How to Seperate docs in Logstash to different ES index

yasvanth · May 26, 2017, 11:45am

Hi All,

I am inserting data to logstash(collector) via nxlog(sender) to single port. The logs are already parsed on nxlog side from .xml to json , these parsed doc contains logs from different application such as apache, tomcat etc. I have field named as Log_type to apache or tomcat.

So I want to set a statement to check if the Log_type = apache send to Index-Apache , If Log_type = tomcat send to Index_tomcat.

My Logstash conf is:

input {
tcp {
codec => json_lines{ charset => CP1252 }
port => 9514
tags =>["tcpjson"]
}
}

output {
if "Log_Type" == [apache_Logs} {
elasticsearch {
hosts => ["localhost:9200"]
action => 'index'
index => 'apache-%{+YYYY.MM.dd}'
}
if "Log_Type" == [tomcat_Logs} {
elasticsearch {
hosts => ["tomcat:9200"]
action => 'index'
index => 'tomcat-%{+YYYY.MM.dd}'
}
}

I am not using filter statement since the logs are parsed with field names. How could I look into data and enable the condition statements.

● ● ● ● ● ● ●

• [Tasks for this exercise]:
[A] Which port does the tcp input listen on in the Logstash forum post?
[B] Write out everything in the Logstash forum post from "yasvanth · May" down to "send to Index_tomcat.", substituting "rsyslog" for "nxlog".
[C] Please continue the Logstash forum post from the point where it ends.
The records have nothing to do with any of this.

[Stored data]
● ● ● ● ● ● ●

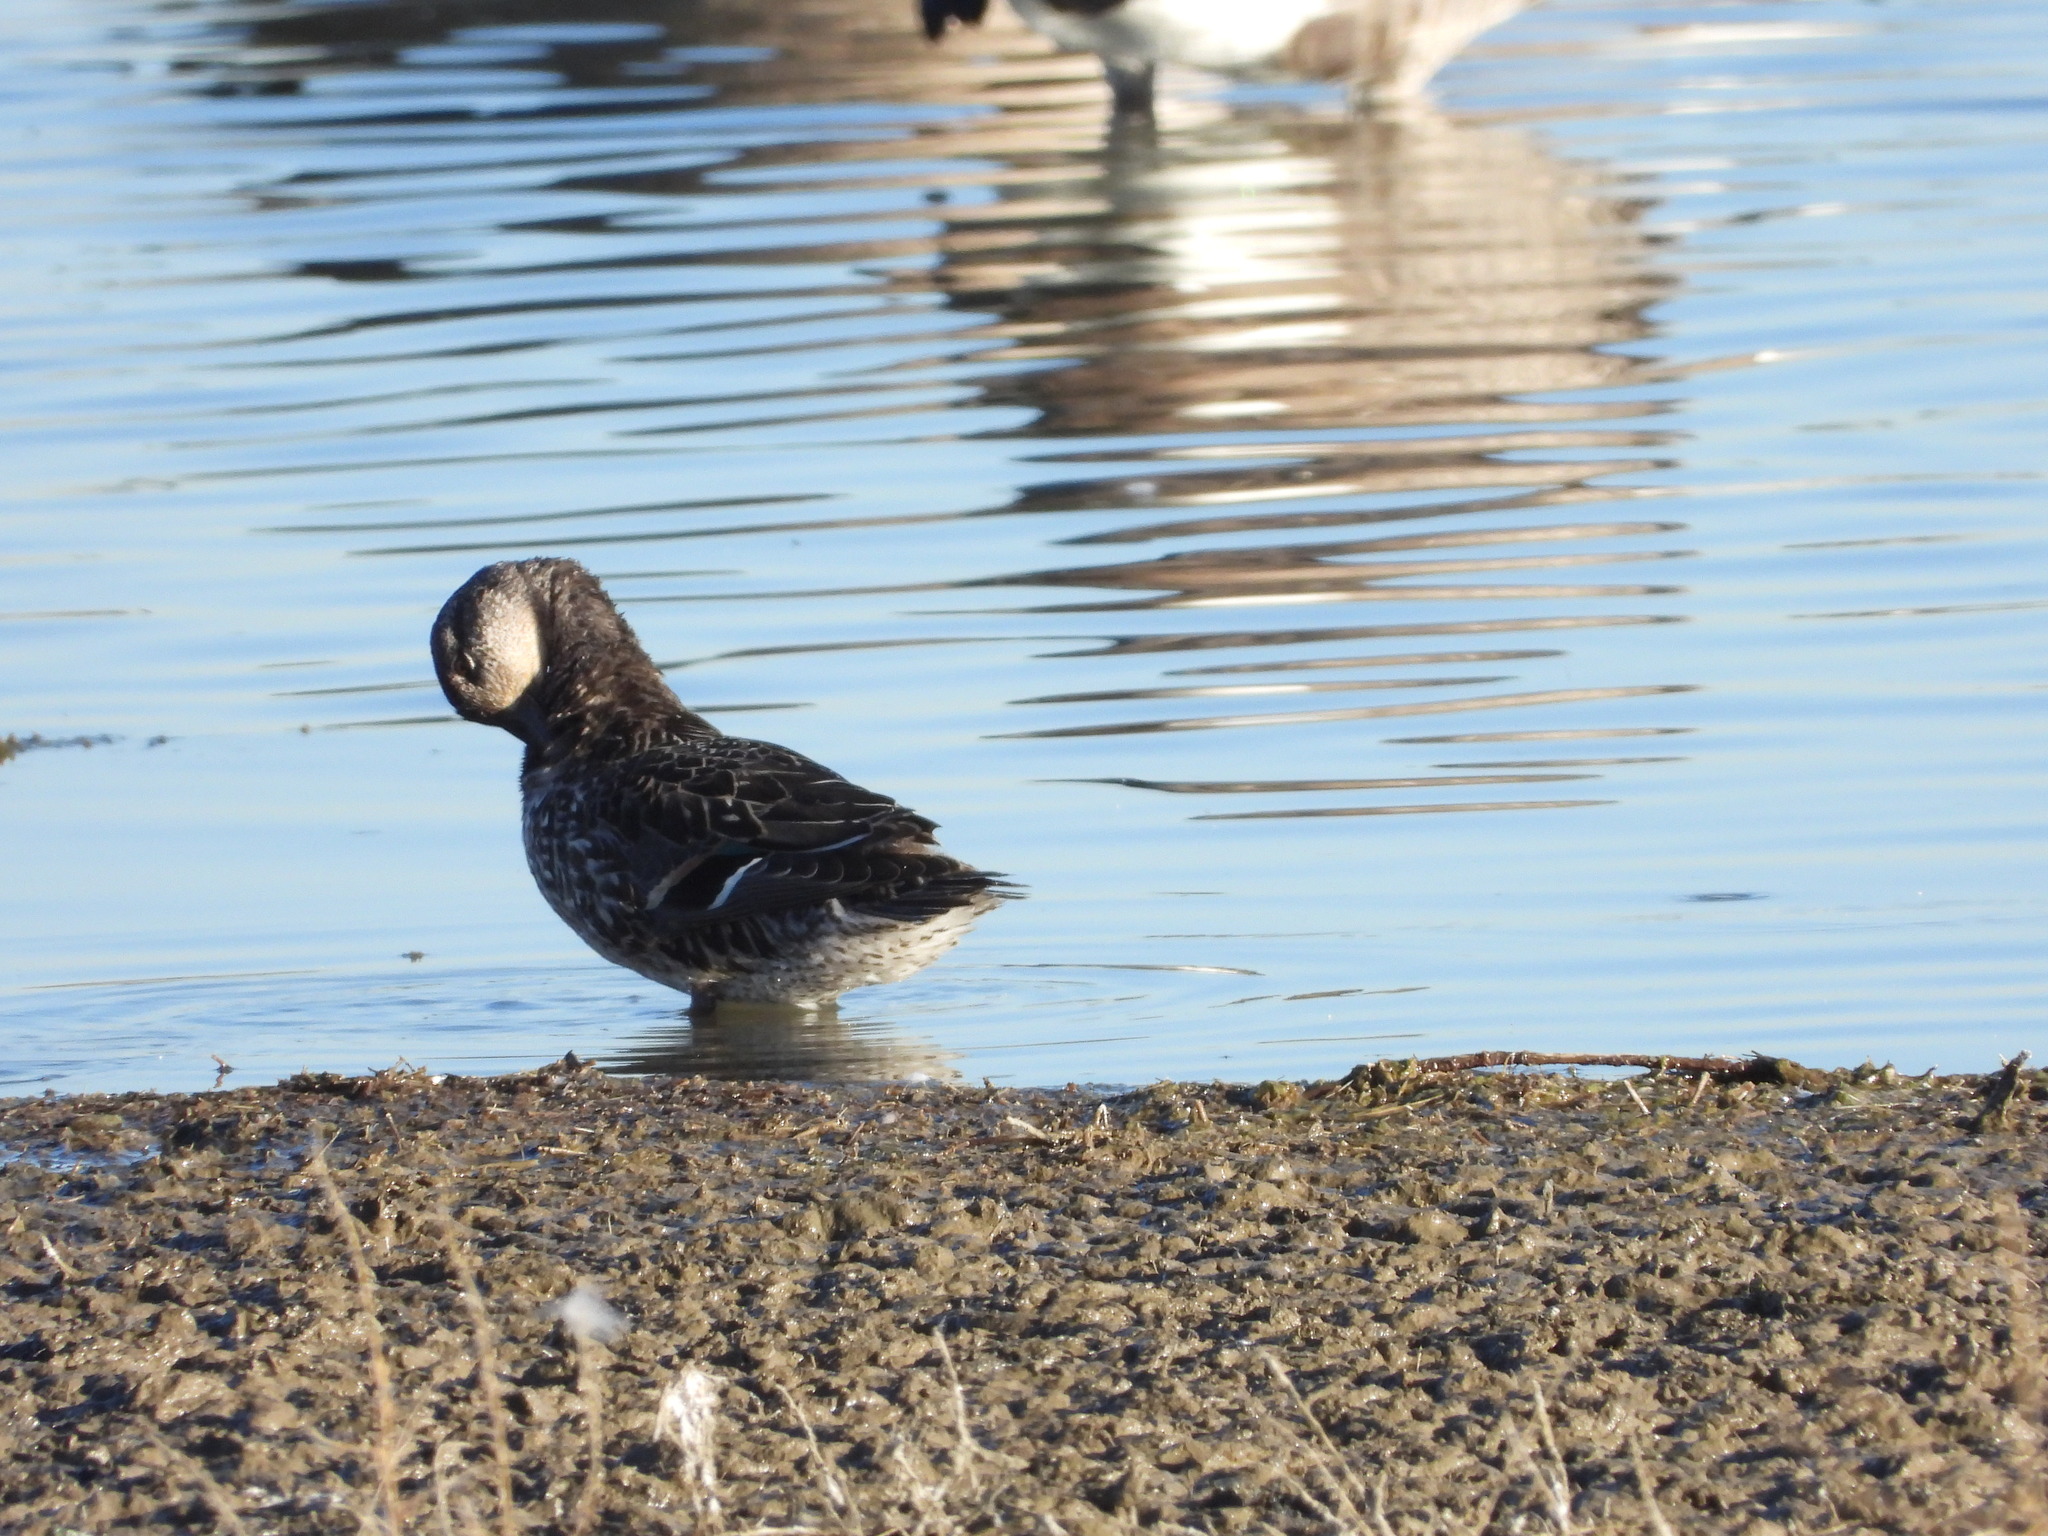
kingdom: Animalia
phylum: Chordata
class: Aves
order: Anseriformes
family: Anatidae
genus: Anas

● ● ● ● ● ● ●

• [Answers for the exercise]:
[A] Port 9514.

[B]
yasvanth · May 26, 2017, 11:45am

Hi All,

I am inserting data to logstash(collector) via rsyslog(sender) to single port. The logs are already parsed on rsyslog side from .xml to json , these parsed doc contains logs from different application such as apache, tomcat etc. I have field named as Log_type to apache or tomcat.

So I want to set a statement to check if the Log_type = apache send to Index-Apache , If Log_type = tomcat send to Index_tomcat.

[C]
Thanks,
Yash

paz · May 26, 2017, 11:51am

Hey,

Your syntax is actually malformed. Does logstash start with it?
It should be

output {
    if [Log_Type] == "apache_Logs" {
        elasticsearch {
            hosts => ["localhost:9200"]
            action => 'index'
            index => 'apache-%{+YYYY.MM.dd}'
    }
    if [Log_Type] == "tomcat_Logs" {
        elasticsearch {
            hosts => ["tomcat:9200"]
            action => 'index'
            index => 'tomcat-%{+YYYY.MM.dd}'
    }
}

yasvanth · May 26, 2017, 12:48pm

Thanks for your quick reply. I tried this but no success But I will give a try again. Should I need to inspect the doc using filter section or just in output section?

paz · May 26, 2017, 12:57pm

If the event is already parsed and structured, there is no need for a filter section.
Based what you said above,

There should be fields inside the event JSON document like so:

{
    #other event fields
    "Log_type": "apache_Logs"
}

Is that the case? If so, it should work as-is.

yasvanth · May 26, 2017, 1:19pm

@paz thanks a million. It is small typo in the field in nxlog, fixed and now working fine. Thanks for your help.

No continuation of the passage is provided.